**REQUIREMENT:** Below are entries. Reproduce exactly the lines between the line holding "staining of malignant" and the line holding "of human glioma", inclusive, and only those.

# # # # #

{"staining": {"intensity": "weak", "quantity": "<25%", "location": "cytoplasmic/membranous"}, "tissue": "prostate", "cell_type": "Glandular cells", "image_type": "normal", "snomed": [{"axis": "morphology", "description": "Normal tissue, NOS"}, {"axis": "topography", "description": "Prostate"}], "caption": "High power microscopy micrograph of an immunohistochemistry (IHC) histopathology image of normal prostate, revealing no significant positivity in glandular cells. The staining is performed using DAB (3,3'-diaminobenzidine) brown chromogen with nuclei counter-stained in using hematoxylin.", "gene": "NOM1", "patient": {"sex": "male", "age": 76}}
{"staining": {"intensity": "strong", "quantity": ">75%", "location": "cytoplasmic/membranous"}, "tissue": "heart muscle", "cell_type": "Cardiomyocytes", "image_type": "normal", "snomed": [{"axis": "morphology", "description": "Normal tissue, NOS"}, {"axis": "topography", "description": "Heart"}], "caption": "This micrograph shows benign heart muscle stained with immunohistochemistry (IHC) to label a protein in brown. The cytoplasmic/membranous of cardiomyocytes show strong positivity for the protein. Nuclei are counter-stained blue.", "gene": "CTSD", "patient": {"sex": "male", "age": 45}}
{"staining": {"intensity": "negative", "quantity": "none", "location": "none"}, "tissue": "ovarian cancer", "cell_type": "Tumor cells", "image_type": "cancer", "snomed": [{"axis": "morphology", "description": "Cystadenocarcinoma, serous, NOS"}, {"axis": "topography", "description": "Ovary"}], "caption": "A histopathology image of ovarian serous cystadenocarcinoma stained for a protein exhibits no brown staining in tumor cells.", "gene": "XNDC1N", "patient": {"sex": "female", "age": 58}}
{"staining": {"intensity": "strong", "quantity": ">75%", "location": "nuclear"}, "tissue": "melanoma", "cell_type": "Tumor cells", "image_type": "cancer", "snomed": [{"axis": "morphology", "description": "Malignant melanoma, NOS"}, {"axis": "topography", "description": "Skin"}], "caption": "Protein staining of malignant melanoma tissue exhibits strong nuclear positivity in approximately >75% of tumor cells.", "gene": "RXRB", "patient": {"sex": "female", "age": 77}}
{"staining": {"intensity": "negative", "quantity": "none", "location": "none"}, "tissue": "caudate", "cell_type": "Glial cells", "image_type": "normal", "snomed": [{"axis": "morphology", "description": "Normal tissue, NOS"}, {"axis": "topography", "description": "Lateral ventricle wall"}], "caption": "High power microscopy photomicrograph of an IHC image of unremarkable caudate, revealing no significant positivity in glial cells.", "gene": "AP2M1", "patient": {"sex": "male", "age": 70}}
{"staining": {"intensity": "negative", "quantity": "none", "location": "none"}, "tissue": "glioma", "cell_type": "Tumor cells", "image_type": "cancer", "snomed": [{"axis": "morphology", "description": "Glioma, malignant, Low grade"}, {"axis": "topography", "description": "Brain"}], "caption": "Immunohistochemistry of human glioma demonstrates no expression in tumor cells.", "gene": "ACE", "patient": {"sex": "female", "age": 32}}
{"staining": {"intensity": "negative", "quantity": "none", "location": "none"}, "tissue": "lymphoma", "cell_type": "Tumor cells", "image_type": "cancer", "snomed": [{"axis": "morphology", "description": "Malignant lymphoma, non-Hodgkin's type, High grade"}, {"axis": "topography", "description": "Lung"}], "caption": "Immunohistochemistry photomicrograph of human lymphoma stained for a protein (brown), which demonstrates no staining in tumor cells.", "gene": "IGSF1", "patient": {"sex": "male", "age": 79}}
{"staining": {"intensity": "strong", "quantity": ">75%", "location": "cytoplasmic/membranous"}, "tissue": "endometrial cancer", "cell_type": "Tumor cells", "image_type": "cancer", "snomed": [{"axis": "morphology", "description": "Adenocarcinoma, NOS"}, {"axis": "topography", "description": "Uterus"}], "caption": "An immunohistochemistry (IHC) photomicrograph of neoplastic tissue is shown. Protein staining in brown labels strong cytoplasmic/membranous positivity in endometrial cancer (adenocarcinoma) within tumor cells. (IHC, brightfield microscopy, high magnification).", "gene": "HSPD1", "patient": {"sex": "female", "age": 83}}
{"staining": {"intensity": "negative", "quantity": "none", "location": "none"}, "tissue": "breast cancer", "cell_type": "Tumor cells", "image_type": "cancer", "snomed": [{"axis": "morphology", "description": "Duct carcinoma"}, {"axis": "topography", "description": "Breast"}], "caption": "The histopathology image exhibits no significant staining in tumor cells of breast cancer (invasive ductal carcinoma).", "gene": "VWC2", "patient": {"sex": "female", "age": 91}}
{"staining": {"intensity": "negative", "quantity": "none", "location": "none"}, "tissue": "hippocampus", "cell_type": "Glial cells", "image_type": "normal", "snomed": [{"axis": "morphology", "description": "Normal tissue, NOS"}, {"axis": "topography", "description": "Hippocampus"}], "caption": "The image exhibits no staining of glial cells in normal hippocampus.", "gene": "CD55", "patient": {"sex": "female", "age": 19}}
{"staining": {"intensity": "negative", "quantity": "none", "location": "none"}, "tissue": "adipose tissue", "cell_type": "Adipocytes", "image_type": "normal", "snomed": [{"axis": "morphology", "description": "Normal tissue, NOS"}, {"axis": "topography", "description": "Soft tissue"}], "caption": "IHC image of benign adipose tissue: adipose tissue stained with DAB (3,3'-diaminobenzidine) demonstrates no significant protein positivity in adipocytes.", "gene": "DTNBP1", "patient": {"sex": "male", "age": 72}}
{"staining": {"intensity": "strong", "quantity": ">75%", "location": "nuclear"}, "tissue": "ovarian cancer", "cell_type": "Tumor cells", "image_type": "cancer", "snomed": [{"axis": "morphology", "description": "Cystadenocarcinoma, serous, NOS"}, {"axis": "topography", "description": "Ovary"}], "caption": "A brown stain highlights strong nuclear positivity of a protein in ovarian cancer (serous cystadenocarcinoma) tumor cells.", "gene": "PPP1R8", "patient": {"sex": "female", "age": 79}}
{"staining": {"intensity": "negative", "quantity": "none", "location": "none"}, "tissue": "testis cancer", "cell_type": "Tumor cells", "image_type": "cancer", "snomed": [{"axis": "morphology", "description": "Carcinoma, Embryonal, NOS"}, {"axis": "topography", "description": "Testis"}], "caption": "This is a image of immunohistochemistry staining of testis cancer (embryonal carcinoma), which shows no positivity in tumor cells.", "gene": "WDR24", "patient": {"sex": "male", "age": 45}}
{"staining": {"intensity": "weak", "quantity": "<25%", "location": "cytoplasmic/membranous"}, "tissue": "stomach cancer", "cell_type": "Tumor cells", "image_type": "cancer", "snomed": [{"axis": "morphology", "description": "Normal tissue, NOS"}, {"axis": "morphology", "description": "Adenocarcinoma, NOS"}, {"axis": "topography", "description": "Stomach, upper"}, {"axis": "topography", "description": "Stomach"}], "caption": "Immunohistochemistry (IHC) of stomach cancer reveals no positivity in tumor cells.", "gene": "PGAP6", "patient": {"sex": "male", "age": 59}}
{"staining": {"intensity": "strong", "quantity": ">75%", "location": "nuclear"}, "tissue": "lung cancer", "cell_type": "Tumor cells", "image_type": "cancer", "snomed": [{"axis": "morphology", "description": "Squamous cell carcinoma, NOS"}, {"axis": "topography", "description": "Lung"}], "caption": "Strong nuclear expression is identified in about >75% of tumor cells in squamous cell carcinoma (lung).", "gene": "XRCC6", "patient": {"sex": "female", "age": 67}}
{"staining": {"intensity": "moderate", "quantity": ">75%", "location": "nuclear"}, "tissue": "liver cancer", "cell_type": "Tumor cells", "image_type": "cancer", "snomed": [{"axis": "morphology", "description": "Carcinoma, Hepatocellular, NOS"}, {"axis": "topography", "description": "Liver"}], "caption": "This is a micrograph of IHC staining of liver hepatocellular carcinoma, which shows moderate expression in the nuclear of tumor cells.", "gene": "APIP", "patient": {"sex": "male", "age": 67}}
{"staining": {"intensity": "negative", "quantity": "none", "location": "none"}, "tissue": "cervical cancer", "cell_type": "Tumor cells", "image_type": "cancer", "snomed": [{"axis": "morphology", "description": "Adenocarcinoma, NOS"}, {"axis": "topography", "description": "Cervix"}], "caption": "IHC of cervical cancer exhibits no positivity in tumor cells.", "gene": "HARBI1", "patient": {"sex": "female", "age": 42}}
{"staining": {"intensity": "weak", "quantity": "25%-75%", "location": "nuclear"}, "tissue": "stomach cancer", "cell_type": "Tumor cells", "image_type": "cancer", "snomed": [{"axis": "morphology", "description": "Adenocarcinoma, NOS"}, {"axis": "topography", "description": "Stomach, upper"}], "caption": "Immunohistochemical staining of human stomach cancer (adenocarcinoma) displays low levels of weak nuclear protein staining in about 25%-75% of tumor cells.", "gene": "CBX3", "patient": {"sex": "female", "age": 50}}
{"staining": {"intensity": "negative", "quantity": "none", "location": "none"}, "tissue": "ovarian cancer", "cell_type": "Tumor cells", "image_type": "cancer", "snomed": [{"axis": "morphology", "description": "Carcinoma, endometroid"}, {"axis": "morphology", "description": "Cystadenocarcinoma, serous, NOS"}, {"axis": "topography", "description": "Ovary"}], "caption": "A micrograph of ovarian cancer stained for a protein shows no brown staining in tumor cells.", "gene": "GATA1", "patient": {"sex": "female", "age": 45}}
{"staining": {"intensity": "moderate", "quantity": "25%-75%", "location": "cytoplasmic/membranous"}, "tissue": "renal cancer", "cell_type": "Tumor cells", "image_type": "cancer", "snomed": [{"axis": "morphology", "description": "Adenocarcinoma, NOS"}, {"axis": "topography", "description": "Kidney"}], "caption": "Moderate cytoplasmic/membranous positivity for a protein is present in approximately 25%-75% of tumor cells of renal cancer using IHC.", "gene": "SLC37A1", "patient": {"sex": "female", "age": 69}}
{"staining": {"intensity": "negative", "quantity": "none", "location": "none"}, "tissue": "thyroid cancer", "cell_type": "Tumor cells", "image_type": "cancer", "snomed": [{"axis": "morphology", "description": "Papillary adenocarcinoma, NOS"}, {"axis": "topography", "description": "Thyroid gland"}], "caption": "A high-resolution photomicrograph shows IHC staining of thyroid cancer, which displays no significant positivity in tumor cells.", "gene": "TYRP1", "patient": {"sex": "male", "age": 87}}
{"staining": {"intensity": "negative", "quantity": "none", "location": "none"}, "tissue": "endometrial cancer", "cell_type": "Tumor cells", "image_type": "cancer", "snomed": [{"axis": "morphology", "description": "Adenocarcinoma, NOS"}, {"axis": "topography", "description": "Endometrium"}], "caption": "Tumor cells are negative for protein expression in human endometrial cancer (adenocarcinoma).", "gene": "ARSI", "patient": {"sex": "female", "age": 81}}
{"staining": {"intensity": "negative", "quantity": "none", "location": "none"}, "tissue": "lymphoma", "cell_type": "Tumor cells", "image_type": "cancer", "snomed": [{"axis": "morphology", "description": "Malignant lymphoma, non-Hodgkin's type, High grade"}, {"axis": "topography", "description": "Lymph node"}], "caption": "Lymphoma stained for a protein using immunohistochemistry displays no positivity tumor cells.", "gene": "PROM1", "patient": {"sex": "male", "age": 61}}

# # # # #

**REPLY TO THE TASK:**
{"staining": {"intensity": "strong", "quantity": ">75%", "location": "nuclear"}, "tissue": "melanoma", "cell_type": "Tumor cells", "image_type": "cancer", "snomed": [{"axis": "morphology", "description": "Malignant melanoma, NOS"}, {"axis": "topography", "description": "Skin"}], "caption": "Protein staining of malignant melanoma tissue exhibits strong nuclear positivity in approximately >75% of tumor cells.", "gene": "RXRB", "patient": {"sex": "female", "age": 77}}
{"staining": {"intensity": "negative", "quantity": "none", "location": "none"}, "tissue": "caudate", "cell_type": "Glial cells", "image_type": "normal", "snomed": [{"axis": "morphology", "description": "Normal tissue, NOS"}, {"axis": "topography", "description": "Lateral ventricle wall"}], "caption": "High power microscopy photomicrograph of an IHC image of unremarkable caudate, revealing no significant positivity in glial cells.", "gene": "AP2M1", "patient": {"sex": "male", "age": 70}}
{"staining": {"intensity": "negative", "quantity": "none", "location": "none"}, "tissue": "glioma", "cell_type": "Tumor cells", "image_type": "cancer", "snomed": [{"axis": "morphology", "description": "Glioma, malignant, Low grade"}, {"axis": "topography", "description": "Brain"}], "caption": "Immunohistochemistry of human glioma demonstrates no expression in tumor cells.", "gene": "ACE", "patient": {"sex": "female", "age": 32}}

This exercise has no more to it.